README.md · yuyangmu125/uie-base-chinese at main

UIE(Universal Information Extraction)

Introduction

UIE(Universal Information Extraction) is an SOTA method in PaddleNLP, you can see details here.
Paper is here

Usage

I save the UIE model as a entire model(Ernie 3.0 backbone + start/end layers), so you need to load model as:

1. clone this model to your local path

git lfs install
git clone https://huggingface.co/xyj125/uie-base-chinese

If you don't have [git-lfs], you can also:

Download manually by click [Files and versions] at Top Of This Card.

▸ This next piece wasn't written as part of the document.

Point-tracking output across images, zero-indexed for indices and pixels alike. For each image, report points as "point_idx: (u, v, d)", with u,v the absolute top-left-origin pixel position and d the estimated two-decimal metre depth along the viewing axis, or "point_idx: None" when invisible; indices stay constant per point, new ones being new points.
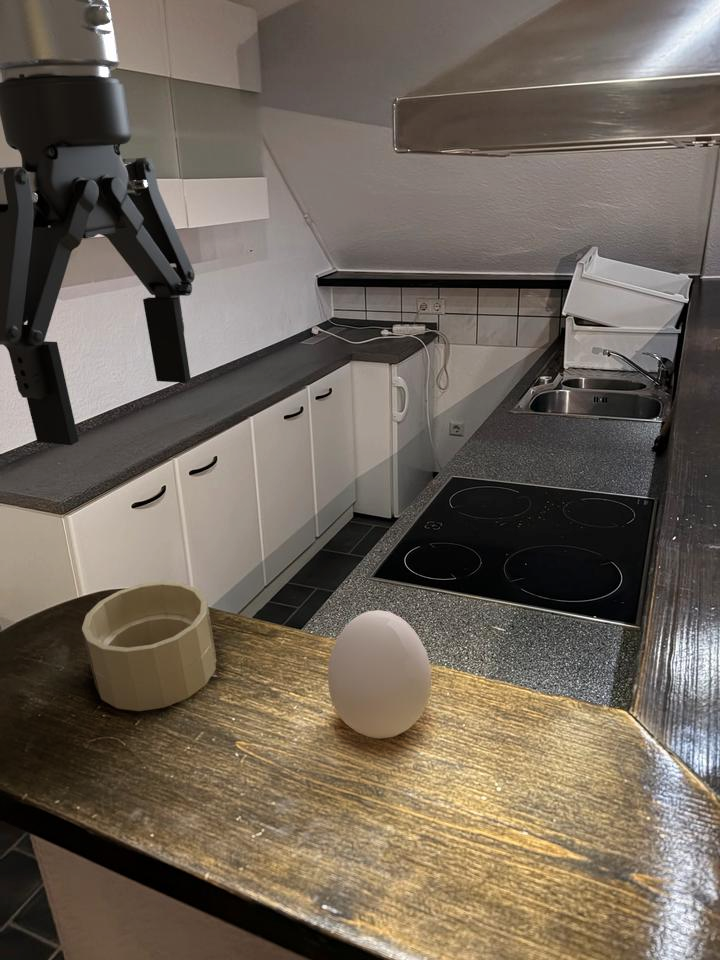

2. load this model from local

import os
import torch
from transformers import AutoTokenizer

uie_model = 'uie-base-zh'
model = torch.load(os.path.join(uie_model, 'pytorch_model.bin'))        # load UIE model
tokenizer = AutoTokenizer.from_pretrained('uie-base')                   # load tokenizer
...

start_prob, end_prob = model(input_ids=batch['input_ids'],
                            token_type_ids=batch['token_type_ids'],
                            attention_mask=batch['attention_mask']))
print(f'start_prob ({type(start_prob)}): {start_prob.size()}')          # start_prob
print(f'end_prob ({type(end_prob)}): {end_prob.size()}')                # end_prob
...

Here is the output of model (with batch_size=16, max_seq_len=256):

start_prob (<class 'torch.Tensor'>): torch.Size([16, 256])
end_prob (<class 'torch.Tensor'>): torch.Size([16, 256])